A lot of the time it goes like this:
A 20-something couple rent somewhere together, both working. She puts the laundry on because it is no problem - only a small job. He pushes the hoover round, a very 'visible' job, and maybe he enjoys cooking, and she sees him "doing his bit". They get a lot of takeaways because they can afford it. They might be a bit sloppy with cleaning and dusting, or she will do it if she "doesn't mind" and likes a clean home. There is no garden to keep tidy, no DIY to do, etc. The workload is minimal, helped by the fact they are both out at work all day so the place doesn't get as 'lived in'.
Then biology kicks in and she starts to think about a baby. They have the discussions. He doesn't want to lose his comfortable set up and regular sex, so he goes along with it, mostly because it is the 'next logical step' (with or without a marriage taking place, with or without getting a mortgage together). He quite likes the idea of 'being a dad' as a status, and imagines playing football in the park with a mini-me who dotes on him. He might think he understands the reality of nappies and lack of sleep, but actually he has not got a clue.

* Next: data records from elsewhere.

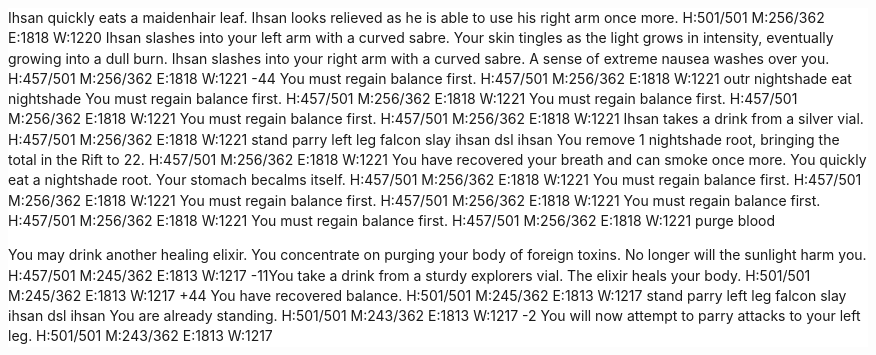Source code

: Ihsan quickly eats a maidenhair leaf.
Ihsan looks relieved as he is able to use his right arm once more.
H:501/501 M:256/362 E:1818 W:1220 <e-> <d>
Ihsan slashes into your left arm with a curved sabre.
Your skin tingles as the light grows in intensity, eventually growing into a 
dull burn.
Ihsan slashes into your right arm with a curved sabre.
A sense of extreme nausea washes over you.
H:457/501 M:256/362 E:1818 W:1221 <e-> <d> -44
You must regain balance first.
H:457/501 M:256/362 E:1818 W:1221 <e-> <d>outr nightshade
eat nightshade
You must regain balance first.
H:457/501 M:256/362 E:1818 W:1221 <e-> <d>
You must regain balance first.
H:457/501 M:256/362 E:1818 W:1221 <e-> <d>
You must regain balance first.
H:457/501 M:256/362 E:1818 W:1221 <e-> <d>
Ihsan takes a drink from a silver vial.
H:457/501 M:256/362 E:1818 W:1221 <e-> <d>stand
parry left leg
falcon slay ihsan
dsl ihsan
You remove 1 nightshade root, bringing the total in the Rift to 22.
H:457/501 M:256/362 E:1818 W:1221 <e-> <d>
You have recovered your breath and can smoke once more.
You quickly eat a nightshade root.
Your stomach becalms itself.
H:457/501 M:256/362 E:1818 W:1221 <e-> <d>
You must regain balance first.
H:457/501 M:256/362 E:1818 W:1221 <e-> <d>
You must regain balance first.
H:457/501 M:256/362 E:1818 W:1221 <e-> <d>
You must regain balance first.
H:457/501 M:256/362 E:1818 W:1221 <e-> <d>
You must regain balance first.
H:457/501 M:256/362 E:1818 W:1221 <e-> <d>purge blood

You may drink another healing elixir.
You concentrate on purging your body of foreign toxins.
No longer will the sunlight harm you.
H:457/501 M:245/362 E:1813 W:1217 <e-> <d> -11You take a drink from a sturdy explorers vial.
The elixir heals your body.
H:501/501 M:245/362 E:1813 W:1217 <e-> <d> +44
You have recovered balance.
H:501/501 M:245/362 E:1813 W:1217 <eb> <d>stand
parry left leg
falcon slay ihsan
dsl ihsan
You are already standing.
H:501/501 M:243/362 E:1813 W:1217 <eb> <d> -2
You will now attempt to parry attacks to your left leg.
H:501/501 M:243/362 E:1813 W:1217 <eb> <d>
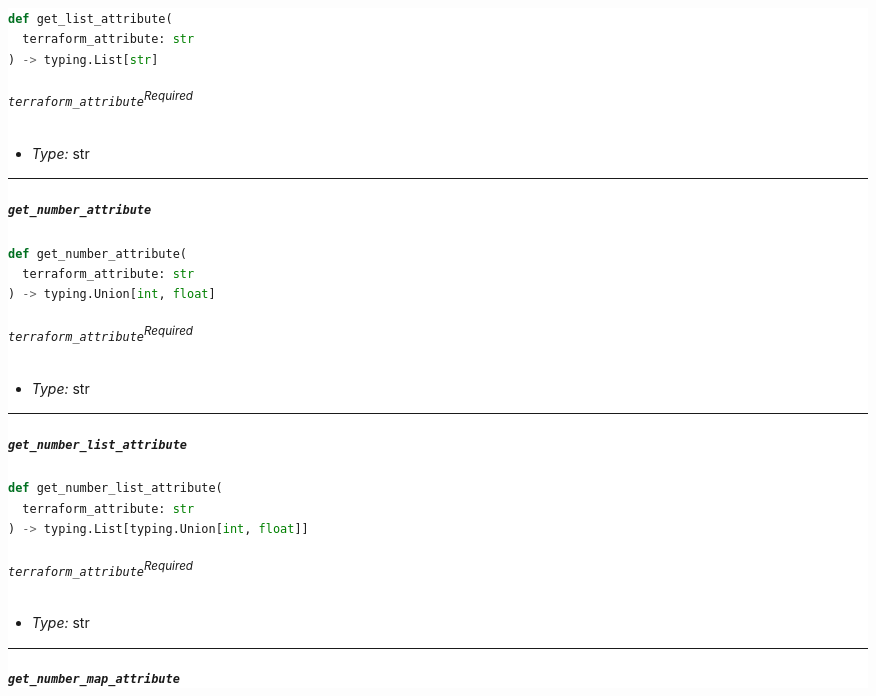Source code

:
 ```python
def get_list_attribute(
  terraform_attribute: str
) -> typing.List[str]
```

###### `terraform_attribute`<sup>Required</sup> <a name="terraform_attribute" id="@cdktf/provider-azuread.applicationAppRole.ApplicationAppRoleTimeoutsOutputReference.getListAttribute.parameter.terraformAttribute"></a>

- *Type:* str

---

##### `get_number_attribute` <a name="get_number_attribute" id="@cdktf/provider-azuread.applicationAppRole.ApplicationAppRoleTimeoutsOutputReference.getNumberAttribute"></a>

```python
def get_number_attribute(
  terraform_attribute: str
) -> typing.Union[int, float]
```

###### `terraform_attribute`<sup>Required</sup> <a name="terraform_attribute" id="@cdktf/provider-azuread.applicationAppRole.ApplicationAppRoleTimeoutsOutputReference.getNumberAttribute.parameter.terraformAttribute"></a>

- *Type:* str

---

##### `get_number_list_attribute` <a name="get_number_list_attribute" id="@cdktf/provider-azuread.applicationAppRole.ApplicationAppRoleTimeoutsOutputReference.getNumberListAttribute"></a>

```python
def get_number_list_attribute(
  terraform_attribute: str
) -> typing.List[typing.Union[int, float]]
```

###### `terraform_attribute`<sup>Required</sup> <a name="terraform_attribute" id="@cdktf/provider-azuread.applicationAppRole.ApplicationAppRoleTimeoutsOutputReference.getNumberListAttribute.parameter.terraformAttribute"></a>

- *Type:* str

---

##### `get_number_map_attribute` <a name="get_number_map_attribute" id="@cdktf/provider-azuread.applicationAppRole.ApplicationAppRoleTimeoutsOutputReference.getNumberMapAttribute"></a>
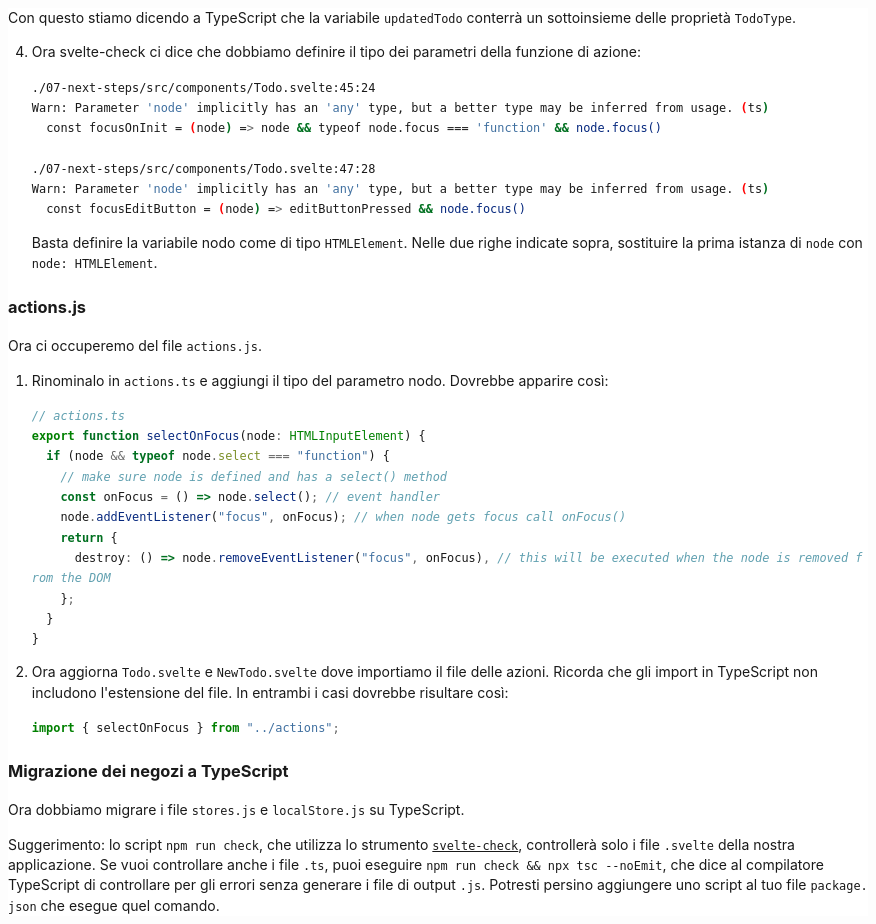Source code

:    Con questo stiamo dicendo a TypeScript che la variabile `updatedTodo` conterrà un sottoinsieme delle proprietà `TodoType`.

4. Ora svelte-check ci dice che dobbiamo definire il tipo dei parametri della funzione di azione:

   ```bash
   ./07-next-steps/src/components/Todo.svelte:45:24
   Warn: Parameter 'node' implicitly has an 'any' type, but a better type may be inferred from usage. (ts)
     const focusOnInit = (node) => node && typeof node.focus === 'function' && node.focus()

   ./07-next-steps/src/components/Todo.svelte:47:28
   Warn: Parameter 'node' implicitly has an 'any' type, but a better type may be inferred from usage. (ts)
     const focusEditButton = (node) => editButtonPressed && node.focus()
   ```

   Basta definire la variabile nodo come di tipo `HTMLElement`. Nelle due righe indicate sopra, sostituire la prima istanza di `node` con `node: HTMLElement`.

### actions.js

Ora ci occuperemo del file `actions.js`.

1. Rinominalo in `actions.ts` e aggiungi il tipo del parametro nodo. Dovrebbe apparire così:

   ```ts
   // actions.ts
   export function selectOnFocus(node: HTMLInputElement) {
     if (node && typeof node.select === "function") {
       // make sure node is defined and has a select() method
       const onFocus = () => node.select(); // event handler
       node.addEventListener("focus", onFocus); // when node gets focus call onFocus()
       return {
         destroy: () => node.removeEventListener("focus", onFocus), // this will be executed when the node is removed from the DOM
       };
     }
   }
   ```

2. Ora aggiorna `Todo.svelte` e `NewTodo.svelte` dove importiamo il file delle azioni. Ricorda che gli import in TypeScript non includono l'estensione del file. In entrambi i casi dovrebbe risultare così:

   ```js
   import { selectOnFocus } from "../actions";
   ```

### Migrazione dei negozi a TypeScript

Ora dobbiamo migrare i file `stores.js` e `localStore.js` su TypeScript.

Suggerimento: lo script `npm run check`, che utilizza lo strumento [`svelte-check`](https://github.com/sveltejs/language-tools/tree/master/packages/svelte-check), controllerà solo i file `.svelte` della nostra applicazione. Se vuoi controllare anche i file `.ts`, puoi eseguire `npm run check && npx tsc --noEmit`, che dice al compilatore TypeScript di controllare per gli errori senza generare i file di output `.js`. Potresti persino aggiungere uno script al tuo file `package.json` che esegue quel comando.

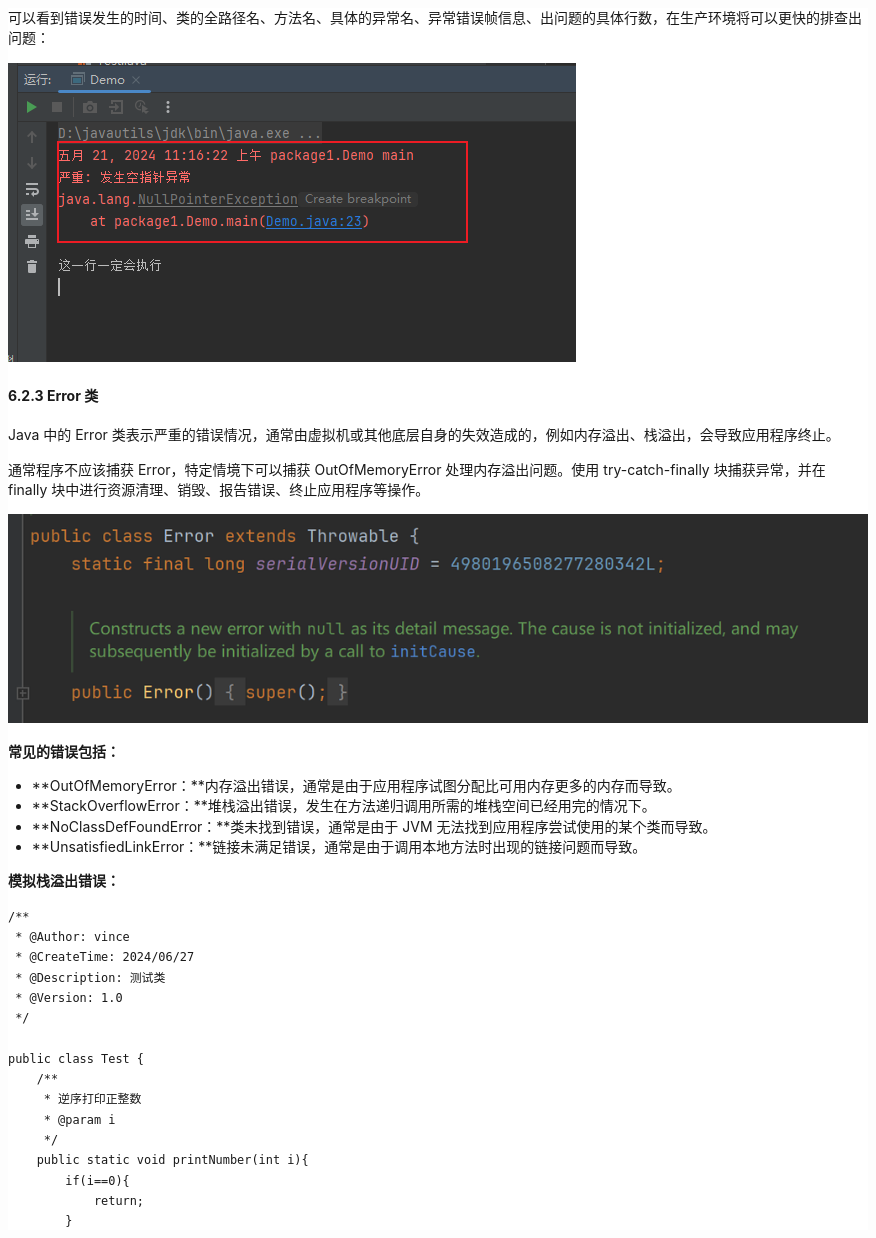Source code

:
 ```
```

可以看到错误发生的时间、类的全路径名、方法名、具体的异常名、异常错误帧信息、出问题的具体行数，在生产环境将可以更快的排查出问题：

![](<assets/1740013974153.png>)

#### 6.2.3 **Error 类**

Java 中的 Error 类表示严重的错误情况，通常由虚拟机或其他底层自身的失效造成的，例如内存溢出、栈溢出，会导致应用程序终止。

通常程序不应该捕获 Error，特定情境下可以捕获 OutOfMemoryError 处理内存溢出问题。使用 try-catch-finally 块捕获异常，并在 finally 块中进行资源清理、销毁、报告错误、终止应用程序等操作。

![](<assets/1740013974465.png>)

**常见的错误包括：**

*   **OutOfMemoryError：**内存溢出错误，通常是由于应用程序试图分配比可用内存更多的内存而导致。
*   **StackOverflowError：**堆栈溢出错误，发生在方法递归调用所需的堆栈空间已经用完的情况下。
*   **NoClassDefFoundError：**类未找到错误，通常是由于 JVM 无法找到应用程序尝试使用的某个类而导致。
*   **UnsatisfiedLinkError：**链接未满足错误，通常是由于调用本地方法时出现的链接问题而导致。

**模拟栈溢出错误：**

```
/**
 * @Author: vince
 * @CreateTime: 2024/06/27
 * @Description: 测试类
 * @Version: 1.0
 */
 
public class Test {
    /**
     * 逆序打印正整数
     * @param i
     */
    public static void printNumber(int i){
        if(i==0){
            return;
        }
```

(To be fair, neither does she.)
Women tend to believe that men 'want a baby' in the same way that women do. Sadly that is rarely the case - the hormones are just not the same. A lot of the time he might quite like the idea, or is at best ambivalent, but he knows if he wants to keep her he has to show delight in her becoming a mother.
Then baby arrives and a nuclear bomb goes off in their relationship. He doesn't know what has hit him, doesn't like how this is all turning out, and tries to cling to their old lifestyle. He resents the way she is always tired, no fun any more, they are short of money and she isn't earning as much, or is paying for childcare, so he resents having to pay for all the treats they used to enjoy. Where did that lovely, carefree 20-something woman go?
So it all falls apart.
If the baby is lucky, the parents work through it, dad starts to grow up, and they stay together.
If the baby is unlucky, dad leaves.
If the baby is really unlucky, dad stays but becomes ever more abusive.